AIM | Reproduce every line of the material below verbatim, with no changes, omissions or additions.

RECORDS SHOWN |
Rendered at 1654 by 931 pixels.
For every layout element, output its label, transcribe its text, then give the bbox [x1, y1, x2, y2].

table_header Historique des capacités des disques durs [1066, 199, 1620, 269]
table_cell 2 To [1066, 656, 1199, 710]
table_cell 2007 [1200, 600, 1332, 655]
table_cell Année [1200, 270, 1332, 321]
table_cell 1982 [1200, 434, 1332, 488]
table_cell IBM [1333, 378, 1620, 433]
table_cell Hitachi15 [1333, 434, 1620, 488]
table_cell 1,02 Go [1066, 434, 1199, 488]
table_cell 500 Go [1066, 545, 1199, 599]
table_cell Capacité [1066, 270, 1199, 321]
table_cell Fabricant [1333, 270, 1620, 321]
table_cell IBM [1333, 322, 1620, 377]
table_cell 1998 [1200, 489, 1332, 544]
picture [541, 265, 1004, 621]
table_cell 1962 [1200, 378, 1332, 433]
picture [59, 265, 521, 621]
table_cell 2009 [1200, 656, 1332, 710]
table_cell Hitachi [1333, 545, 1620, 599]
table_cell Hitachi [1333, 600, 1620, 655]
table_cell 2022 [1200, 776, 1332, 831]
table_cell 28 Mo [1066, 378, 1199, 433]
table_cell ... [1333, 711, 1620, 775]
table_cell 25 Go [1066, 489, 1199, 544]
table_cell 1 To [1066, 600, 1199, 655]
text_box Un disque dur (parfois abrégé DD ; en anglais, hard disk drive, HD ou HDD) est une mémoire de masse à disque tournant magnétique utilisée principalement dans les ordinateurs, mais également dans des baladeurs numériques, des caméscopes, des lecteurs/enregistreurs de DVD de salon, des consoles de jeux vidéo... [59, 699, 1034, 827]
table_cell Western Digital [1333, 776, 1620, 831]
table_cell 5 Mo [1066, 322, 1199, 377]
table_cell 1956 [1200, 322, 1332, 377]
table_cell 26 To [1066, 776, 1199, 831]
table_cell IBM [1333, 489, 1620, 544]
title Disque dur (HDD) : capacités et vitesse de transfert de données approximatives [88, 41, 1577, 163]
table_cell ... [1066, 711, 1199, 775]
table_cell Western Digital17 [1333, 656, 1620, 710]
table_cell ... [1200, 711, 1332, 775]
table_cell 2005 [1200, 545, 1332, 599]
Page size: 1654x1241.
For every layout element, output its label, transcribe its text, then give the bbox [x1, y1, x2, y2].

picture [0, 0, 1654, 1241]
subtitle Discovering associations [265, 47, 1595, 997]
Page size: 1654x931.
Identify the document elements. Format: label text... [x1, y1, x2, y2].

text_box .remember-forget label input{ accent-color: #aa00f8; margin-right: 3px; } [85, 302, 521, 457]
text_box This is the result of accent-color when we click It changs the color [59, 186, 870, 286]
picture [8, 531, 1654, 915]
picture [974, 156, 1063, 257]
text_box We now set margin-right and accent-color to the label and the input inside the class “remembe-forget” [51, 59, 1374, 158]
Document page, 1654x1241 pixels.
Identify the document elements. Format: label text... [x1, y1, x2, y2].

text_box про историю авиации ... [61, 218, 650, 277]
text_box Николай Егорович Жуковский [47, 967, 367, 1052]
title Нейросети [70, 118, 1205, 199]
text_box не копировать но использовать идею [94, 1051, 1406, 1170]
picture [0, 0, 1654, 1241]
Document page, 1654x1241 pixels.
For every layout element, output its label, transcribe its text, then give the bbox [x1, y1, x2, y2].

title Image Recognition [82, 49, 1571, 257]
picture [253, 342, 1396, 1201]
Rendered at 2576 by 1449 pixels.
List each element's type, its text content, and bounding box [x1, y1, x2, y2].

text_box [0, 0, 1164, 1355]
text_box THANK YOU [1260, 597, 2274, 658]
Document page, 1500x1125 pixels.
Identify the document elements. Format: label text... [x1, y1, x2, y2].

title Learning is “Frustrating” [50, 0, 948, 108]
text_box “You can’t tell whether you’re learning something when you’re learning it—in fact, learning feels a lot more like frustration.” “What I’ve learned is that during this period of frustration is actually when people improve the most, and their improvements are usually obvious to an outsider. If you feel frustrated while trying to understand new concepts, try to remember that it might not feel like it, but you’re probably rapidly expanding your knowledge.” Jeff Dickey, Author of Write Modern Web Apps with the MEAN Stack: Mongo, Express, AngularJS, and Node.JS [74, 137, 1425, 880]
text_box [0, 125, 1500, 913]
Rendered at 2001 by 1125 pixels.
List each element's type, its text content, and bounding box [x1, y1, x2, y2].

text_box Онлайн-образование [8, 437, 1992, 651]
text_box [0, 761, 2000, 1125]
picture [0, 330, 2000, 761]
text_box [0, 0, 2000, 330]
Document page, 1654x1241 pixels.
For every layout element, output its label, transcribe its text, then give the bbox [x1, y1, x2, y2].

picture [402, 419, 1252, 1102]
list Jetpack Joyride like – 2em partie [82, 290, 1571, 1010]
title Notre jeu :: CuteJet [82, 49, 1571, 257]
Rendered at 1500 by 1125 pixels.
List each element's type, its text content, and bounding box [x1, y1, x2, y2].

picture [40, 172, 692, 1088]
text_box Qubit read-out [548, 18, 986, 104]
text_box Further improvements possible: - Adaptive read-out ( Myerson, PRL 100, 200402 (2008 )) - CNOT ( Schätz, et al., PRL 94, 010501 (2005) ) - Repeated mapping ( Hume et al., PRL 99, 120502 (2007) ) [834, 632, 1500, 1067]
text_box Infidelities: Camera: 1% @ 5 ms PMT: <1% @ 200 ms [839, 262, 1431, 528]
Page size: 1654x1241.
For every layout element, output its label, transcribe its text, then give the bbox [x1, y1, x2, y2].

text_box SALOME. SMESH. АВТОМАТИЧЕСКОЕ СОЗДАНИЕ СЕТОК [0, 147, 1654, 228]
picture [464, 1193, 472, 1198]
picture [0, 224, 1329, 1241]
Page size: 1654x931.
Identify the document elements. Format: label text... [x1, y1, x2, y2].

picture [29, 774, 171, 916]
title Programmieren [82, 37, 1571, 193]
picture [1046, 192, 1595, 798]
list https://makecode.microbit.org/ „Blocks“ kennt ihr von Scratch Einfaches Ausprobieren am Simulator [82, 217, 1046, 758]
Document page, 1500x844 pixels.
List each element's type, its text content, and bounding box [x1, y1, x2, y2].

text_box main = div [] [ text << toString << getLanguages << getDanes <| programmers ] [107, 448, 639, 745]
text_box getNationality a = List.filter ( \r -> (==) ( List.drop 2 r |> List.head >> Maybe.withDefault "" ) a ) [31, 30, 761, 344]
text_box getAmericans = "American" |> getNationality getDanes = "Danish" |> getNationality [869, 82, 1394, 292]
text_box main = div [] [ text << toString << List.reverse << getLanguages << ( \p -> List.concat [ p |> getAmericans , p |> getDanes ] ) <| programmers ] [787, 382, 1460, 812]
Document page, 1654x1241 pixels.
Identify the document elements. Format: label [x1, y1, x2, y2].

SOLUTION |
Rendered at 1654 by 931 pixels.
For every layout element, output its label, transcribe its text, then give the bbox [x1, y1, x2, y2].

table_header Historique des capacités des disques durs [1066, 199, 1620, 269]
table_cell 2 To [1066, 656, 1199, 710]
table_cell 2007 [1200, 600, 1332, 655]
table_cell Année [1200, 270, 1332, 321]
table_cell 1982 [1200, 434, 1332, 488]
table_cell IBM [1333, 378, 1620, 433]
table_cell Hitachi15 [1333, 434, 1620, 488]
table_cell 1,02 Go [1066, 434, 1199, 488]
table_cell 500 Go [1066, 545, 1199, 599]
table_cell Capacité [1066, 270, 1199, 321]
table_cell Fabricant [1333, 270, 1620, 321]
table_cell IBM [1333, 322, 1620, 377]
table_cell 1998 [1200, 489, 1332, 544]
picture [541, 265, 1004, 621]
table_cell 1962 [1200, 378, 1332, 433]
picture [59, 265, 521, 621]
table_cell 2009 [1200, 656, 1332, 710]
table_cell Hitachi [1333, 545, 1620, 599]
table_cell Hitachi [1333, 600, 1620, 655]
table_cell 2022 [1200, 776, 1332, 831]
table_cell 28 Mo [1066, 378, 1199, 433]
table_cell ... [1333, 711, 1620, 775]
table_cell 25 Go [1066, 489, 1199, 544]
table_cell 1 To [1066, 600, 1199, 655]
text_box Un disque dur (parfois abrégé DD ; en anglais, hard disk drive, HD ou HDD) est une mémoire de masse à disque tournant magnétique utilisée principalement dans les ordinateurs, mais également dans des baladeurs numériques, des caméscopes, des lecteurs/enregistreurs de DVD de salon, des consoles de jeux vidéo... [59, 699, 1034, 827]
table_cell Western Digital [1333, 776, 1620, 831]
table_cell 5 Mo [1066, 322, 1199, 377]
table_cell 1956 [1200, 322, 1332, 377]
table_cell 26 To [1066, 776, 1199, 831]
table_cell IBM [1333, 489, 1620, 544]
title Disque dur (HDD) : capacités et vitesse de transfert de données approximatives [88, 41, 1577, 163]
table_cell ... [1066, 711, 1199, 775]
table_cell Western Digital17 [1333, 656, 1620, 710]
table_cell ... [1200, 711, 1332, 775]
table_cell 2005 [1200, 545, 1332, 599]
Page size: 1654x1241.
For every layout element, output its label, transcribe its text, then give the bbox [x1, y1, x2, y2].

picture [0, 0, 1654, 1241]
subtitle Discovering associations [265, 47, 1595, 997]
Page size: 1654x931.
Identify the document elements. Format: label text... [x1, y1, x2, y2].

text_box .remember-forget label input{ accent-color: #aa00f8; margin-right: 3px; } [85, 302, 521, 457]
text_box This is the result of accent-color when we click It changs the color [59, 186, 870, 286]
picture [8, 531, 1654, 915]
picture [974, 156, 1063, 257]
text_box We now set margin-right and accent-color to the label and the input inside the class “remembe-forget” [51, 59, 1374, 158]
Document page, 1654x1241 pixels.
Identify the document elements. Format: label text... [x1, y1, x2, y2].

text_box про историю авиации ... [61, 218, 650, 277]
text_box Николай Егорович Жуковский [47, 967, 367, 1052]
title Нейросети [70, 118, 1205, 199]
text_box не копировать но использовать идею [94, 1051, 1406, 1170]
picture [0, 0, 1654, 1241]
Document page, 1654x1241 pixels.
For every layout element, output its label, transcribe its text, then give the bbox [x1, y1, x2, y2].

title Image Recognition [82, 49, 1571, 257]
picture [253, 342, 1396, 1201]
Rendered at 2576 by 1449 pixels.
List each element's type, its text content, and bounding box [x1, y1, x2, y2].

text_box [0, 0, 1164, 1355]
text_box THANK YOU [1260, 597, 2274, 658]
Document page, 1500x1125 pixels.
Identify the document elements. Format: label text... [x1, y1, x2, y2].

title Learning is “Frustrating” [50, 0, 948, 108]
text_box “You can’t tell whether you’re learning something when you’re learning it—in fact, learning feels a lot more like frustration.” “What I’ve learned is that during this period of frustration is actually when people improve the most, and their improvements are usually obvious to an outsider. If you feel frustrated while trying to understand new concepts, try to remember that it might not feel like it, but you’re probably rapidly expanding your knowledge.” Jeff Dickey, Author of Write Modern Web Apps with the MEAN Stack: Mongo, Express, AngularJS, and Node.JS [74, 137, 1425, 880]
text_box [0, 125, 1500, 913]
Rendered at 2001 by 1125 pixels.
List each element's type, its text content, and bounding box [x1, y1, x2, y2].

text_box Онлайн-образование [8, 437, 1992, 651]
text_box [0, 761, 2000, 1125]
picture [0, 330, 2000, 761]
text_box [0, 0, 2000, 330]
Document page, 1654x1241 pixels.
For every layout element, output its label, transcribe its text, then give the bbox [x1, y1, x2, y2].

picture [402, 419, 1252, 1102]
list Jetpack Joyride like – 2em partie [82, 290, 1571, 1010]
title Notre jeu :: CuteJet [82, 49, 1571, 257]
Rendered at 1500 by 1125 pixels.
List each element's type, its text content, and bounding box [x1, y1, x2, y2].

picture [40, 172, 692, 1088]
text_box Qubit read-out [548, 18, 986, 104]
text_box Further improvements possible: - Adaptive read-out ( Myerson, PRL 100, 200402 (2008 )) - CNOT ( Schätz, et al., PRL 94, 010501 (2005) ) - Repeated mapping ( Hume et al., PRL 99, 120502 (2007) ) [834, 632, 1500, 1067]
text_box Infidelities: Camera: 1% @ 5 ms PMT: <1% @ 200 ms [839, 262, 1431, 528]
Page size: 1654x1241.
For every layout element, output its label, transcribe its text, then give the bbox [x1, y1, x2, y2].

text_box SALOME. SMESH. АВТОМАТИЧЕСКОЕ СОЗДАНИЕ СЕТОК [0, 147, 1654, 228]
picture [464, 1193, 472, 1198]
picture [0, 224, 1329, 1241]
Page size: 1654x931.
Identify the document elements. Format: label text... [x1, y1, x2, y2].

picture [29, 774, 171, 916]
title Programmieren [82, 37, 1571, 193]
picture [1046, 192, 1595, 798]
list https://makecode.microbit.org/ „Blocks“ kennt ihr von Scratch Einfaches Ausprobieren am Simulator [82, 217, 1046, 758]
Document page, 1500x844 pixels.
List each element's type, its text content, and bounding box [x1, y1, x2, y2].

text_box main = div [] [ text << toString << getLanguages << getDanes <| programmers ] [107, 448, 639, 745]
text_box getNationality a = List.filter ( \r -> (==) ( List.drop 2 r |> List.head >> Maybe.withDefault "" ) a ) [31, 30, 761, 344]
text_box getAmericans = "American" |> getNationality getDanes = "Danish" |> getNationality [869, 82, 1394, 292]
text_box main = div [] [ text << toString << List.reverse << getLanguages << ( \p -> List.concat [ p |> getAmericans , p |> getDanes ] ) <| programmers ] [787, 382, 1460, 812]
Document page, 1654x1241 pixels.
Identify the document elements. Format: label [x1, y1, x2, y2].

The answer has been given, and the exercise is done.